Surgery: Waiting Lists

(asked on 14th July 2025) - View Source

Question to the Department of Health and Social Care:

To ask the Secretary of State for Health and Social Care, what steps his Department plans to take to reduce waiting times for specialist operations.


Answered by
Karin Smyth Portrait
Karin Smyth
Minister of State (Department of Health and Social Care)
This question was answered on 21st July 2025

Tackling waiting lists, including for specialist operations, is a key priority for the Government. We have now exceeded our pledge to deliver an additional two million appointments, tests, and operations, having delivered 4.6 million more since July 2024. This additional 4.6 million includes specialist operations, consultations, diagnostic tests, and treatments such as chemotherapy, radiotherapy, and endoscopy.

The Elective Reform Plan, published in January 2025, sets out the productivity and reform efforts needed to return to the constitutional standard that 92% of patients will wait no longer than 18 weeks from referral to consultant-led treatment by March 2029.

The plan includes wide ranging reforms to improve patients’ access to, and experience of care, in part by reducing unnecessary appointments in favour of faster and more local diagnostics.

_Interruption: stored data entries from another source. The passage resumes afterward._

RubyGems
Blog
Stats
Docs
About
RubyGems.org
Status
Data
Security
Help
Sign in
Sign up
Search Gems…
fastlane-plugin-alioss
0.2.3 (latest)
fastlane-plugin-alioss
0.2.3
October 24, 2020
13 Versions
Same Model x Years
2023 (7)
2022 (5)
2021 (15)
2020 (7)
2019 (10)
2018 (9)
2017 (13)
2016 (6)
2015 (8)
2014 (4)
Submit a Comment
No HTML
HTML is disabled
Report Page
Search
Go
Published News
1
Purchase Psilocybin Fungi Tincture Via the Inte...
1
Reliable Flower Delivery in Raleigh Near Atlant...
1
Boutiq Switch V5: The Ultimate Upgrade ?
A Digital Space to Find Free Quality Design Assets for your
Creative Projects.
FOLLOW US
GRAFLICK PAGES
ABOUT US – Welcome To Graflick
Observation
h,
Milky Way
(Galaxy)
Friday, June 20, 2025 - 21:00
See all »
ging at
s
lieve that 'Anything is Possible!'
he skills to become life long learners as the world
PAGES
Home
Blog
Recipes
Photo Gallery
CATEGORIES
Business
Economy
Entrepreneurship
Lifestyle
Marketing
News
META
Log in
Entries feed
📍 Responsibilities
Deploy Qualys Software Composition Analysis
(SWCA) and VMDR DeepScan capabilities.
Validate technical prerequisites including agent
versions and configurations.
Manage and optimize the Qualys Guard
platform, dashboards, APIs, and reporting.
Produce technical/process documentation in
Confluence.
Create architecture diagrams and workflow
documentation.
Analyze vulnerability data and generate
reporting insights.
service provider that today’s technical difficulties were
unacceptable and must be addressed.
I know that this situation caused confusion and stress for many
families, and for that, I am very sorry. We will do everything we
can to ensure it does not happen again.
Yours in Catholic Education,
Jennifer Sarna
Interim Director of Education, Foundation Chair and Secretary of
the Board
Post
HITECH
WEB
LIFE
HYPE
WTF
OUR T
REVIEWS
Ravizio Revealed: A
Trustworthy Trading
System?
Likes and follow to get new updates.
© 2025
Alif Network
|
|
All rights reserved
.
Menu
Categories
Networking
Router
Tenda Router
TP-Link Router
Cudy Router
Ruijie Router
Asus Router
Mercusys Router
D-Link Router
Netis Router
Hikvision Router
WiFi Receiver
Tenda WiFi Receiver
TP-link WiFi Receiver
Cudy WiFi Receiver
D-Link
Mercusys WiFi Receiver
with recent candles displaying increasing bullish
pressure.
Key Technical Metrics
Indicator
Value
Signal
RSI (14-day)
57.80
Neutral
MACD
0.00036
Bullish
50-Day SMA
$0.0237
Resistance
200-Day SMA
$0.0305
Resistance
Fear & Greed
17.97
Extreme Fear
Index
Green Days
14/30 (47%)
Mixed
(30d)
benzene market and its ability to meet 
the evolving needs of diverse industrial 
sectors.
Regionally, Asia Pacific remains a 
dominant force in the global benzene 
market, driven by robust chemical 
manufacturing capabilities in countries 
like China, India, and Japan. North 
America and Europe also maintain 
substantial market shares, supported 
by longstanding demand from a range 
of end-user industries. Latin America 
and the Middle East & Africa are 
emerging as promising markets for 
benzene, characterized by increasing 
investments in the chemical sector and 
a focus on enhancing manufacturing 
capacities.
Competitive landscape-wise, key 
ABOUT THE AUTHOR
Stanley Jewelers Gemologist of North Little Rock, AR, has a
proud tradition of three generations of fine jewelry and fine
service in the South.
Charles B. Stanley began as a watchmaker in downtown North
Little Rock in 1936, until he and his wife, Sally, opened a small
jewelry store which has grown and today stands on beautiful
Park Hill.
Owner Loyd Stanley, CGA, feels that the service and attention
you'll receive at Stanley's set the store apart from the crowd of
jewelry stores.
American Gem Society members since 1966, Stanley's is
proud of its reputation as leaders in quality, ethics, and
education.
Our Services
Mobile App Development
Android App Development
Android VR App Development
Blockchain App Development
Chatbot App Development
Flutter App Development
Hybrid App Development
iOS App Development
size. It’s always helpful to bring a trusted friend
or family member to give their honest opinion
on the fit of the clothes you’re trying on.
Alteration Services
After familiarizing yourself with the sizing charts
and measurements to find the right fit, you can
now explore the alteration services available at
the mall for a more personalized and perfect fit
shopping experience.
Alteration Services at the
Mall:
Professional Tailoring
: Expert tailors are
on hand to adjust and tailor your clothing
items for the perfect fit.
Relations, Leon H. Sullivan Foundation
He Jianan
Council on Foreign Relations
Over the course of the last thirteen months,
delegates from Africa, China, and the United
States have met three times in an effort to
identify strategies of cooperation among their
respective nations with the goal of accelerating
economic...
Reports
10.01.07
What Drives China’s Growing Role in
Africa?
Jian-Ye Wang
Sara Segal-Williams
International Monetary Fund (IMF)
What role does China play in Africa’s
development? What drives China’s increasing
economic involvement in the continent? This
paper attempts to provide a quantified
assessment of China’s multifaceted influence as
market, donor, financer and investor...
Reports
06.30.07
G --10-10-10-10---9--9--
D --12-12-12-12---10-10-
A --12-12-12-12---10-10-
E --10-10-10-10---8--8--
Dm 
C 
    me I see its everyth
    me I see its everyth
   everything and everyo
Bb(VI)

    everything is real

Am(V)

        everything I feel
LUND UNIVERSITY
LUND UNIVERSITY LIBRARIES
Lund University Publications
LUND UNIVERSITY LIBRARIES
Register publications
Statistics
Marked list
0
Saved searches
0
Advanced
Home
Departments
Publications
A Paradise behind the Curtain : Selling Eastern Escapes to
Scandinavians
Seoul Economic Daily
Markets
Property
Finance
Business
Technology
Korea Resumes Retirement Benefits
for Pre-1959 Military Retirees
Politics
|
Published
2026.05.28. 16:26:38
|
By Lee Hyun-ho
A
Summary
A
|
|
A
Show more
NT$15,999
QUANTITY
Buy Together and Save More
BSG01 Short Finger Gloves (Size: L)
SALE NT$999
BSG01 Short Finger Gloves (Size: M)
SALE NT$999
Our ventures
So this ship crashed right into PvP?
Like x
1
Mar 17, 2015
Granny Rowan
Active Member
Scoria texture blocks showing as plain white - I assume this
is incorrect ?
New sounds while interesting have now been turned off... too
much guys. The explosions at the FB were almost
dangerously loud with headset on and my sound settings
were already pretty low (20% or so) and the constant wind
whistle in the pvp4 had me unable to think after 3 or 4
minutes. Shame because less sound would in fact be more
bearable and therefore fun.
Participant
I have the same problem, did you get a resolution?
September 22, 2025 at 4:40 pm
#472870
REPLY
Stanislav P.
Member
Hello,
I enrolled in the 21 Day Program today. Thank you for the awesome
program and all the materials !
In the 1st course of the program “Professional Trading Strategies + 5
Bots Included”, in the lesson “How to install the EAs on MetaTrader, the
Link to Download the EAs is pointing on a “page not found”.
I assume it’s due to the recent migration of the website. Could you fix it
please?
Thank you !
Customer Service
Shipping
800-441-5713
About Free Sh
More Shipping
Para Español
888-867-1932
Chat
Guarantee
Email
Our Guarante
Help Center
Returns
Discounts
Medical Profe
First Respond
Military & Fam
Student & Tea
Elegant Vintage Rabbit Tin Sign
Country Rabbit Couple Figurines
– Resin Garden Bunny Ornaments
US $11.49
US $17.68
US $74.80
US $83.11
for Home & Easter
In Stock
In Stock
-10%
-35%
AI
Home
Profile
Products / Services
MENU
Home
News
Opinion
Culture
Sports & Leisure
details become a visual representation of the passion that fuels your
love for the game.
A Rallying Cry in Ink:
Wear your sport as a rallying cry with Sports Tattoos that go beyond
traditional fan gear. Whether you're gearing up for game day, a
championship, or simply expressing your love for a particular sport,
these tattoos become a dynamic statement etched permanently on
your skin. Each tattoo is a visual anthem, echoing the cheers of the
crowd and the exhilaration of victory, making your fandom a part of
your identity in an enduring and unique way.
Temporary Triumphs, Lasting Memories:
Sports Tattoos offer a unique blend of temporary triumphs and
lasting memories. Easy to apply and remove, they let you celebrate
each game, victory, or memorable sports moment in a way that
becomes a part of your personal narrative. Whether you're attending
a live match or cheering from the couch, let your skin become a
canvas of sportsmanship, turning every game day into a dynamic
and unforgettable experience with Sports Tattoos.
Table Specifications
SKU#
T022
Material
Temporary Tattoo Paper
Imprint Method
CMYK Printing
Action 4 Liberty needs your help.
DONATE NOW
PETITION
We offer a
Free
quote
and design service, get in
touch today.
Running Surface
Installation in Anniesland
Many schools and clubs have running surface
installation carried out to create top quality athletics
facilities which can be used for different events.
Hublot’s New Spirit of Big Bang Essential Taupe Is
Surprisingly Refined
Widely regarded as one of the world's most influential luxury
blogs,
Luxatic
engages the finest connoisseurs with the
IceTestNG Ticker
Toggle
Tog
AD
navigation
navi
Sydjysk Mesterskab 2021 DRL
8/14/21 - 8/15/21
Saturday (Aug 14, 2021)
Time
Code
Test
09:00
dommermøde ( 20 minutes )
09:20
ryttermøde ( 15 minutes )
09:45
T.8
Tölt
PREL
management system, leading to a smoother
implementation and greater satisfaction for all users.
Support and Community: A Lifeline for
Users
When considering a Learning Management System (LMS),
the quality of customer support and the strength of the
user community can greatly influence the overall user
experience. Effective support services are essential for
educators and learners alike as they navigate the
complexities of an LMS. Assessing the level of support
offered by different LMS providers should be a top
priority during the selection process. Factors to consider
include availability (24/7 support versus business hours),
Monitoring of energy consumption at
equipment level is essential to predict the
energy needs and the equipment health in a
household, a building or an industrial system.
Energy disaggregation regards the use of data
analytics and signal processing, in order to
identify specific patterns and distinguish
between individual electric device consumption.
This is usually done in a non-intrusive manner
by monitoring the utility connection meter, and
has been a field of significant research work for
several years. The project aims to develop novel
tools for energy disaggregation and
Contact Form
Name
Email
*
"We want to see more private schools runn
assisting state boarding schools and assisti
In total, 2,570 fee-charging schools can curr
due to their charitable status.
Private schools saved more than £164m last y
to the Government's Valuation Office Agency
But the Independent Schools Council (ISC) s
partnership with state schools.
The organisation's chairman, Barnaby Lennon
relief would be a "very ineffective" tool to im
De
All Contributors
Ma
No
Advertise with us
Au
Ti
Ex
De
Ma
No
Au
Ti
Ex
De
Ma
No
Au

Dedicated and protected surgical hubs will transform the way the National Health Service provides elective care by focusing on providing high volume low complexity (HVLC) surgery, helping patients get quicker access to common surgical procedures. These surgical hubs help place HVLC surgeries away from the acute site, improving outcomes for patients, reducing pressures on hospitals, and improving capacity for more specialist procedures in the acute site. The Department is committed to increasing the number of hubs over the next three years, so that more operations can be carried out. Surgical hubs are endorsed by Getting It Right First Time, a national NHS England programme which undertakes reviews of specialities and identifies changes to improve how services are run, to create efficiencies and improve patient outcomes, including for surgical specialties.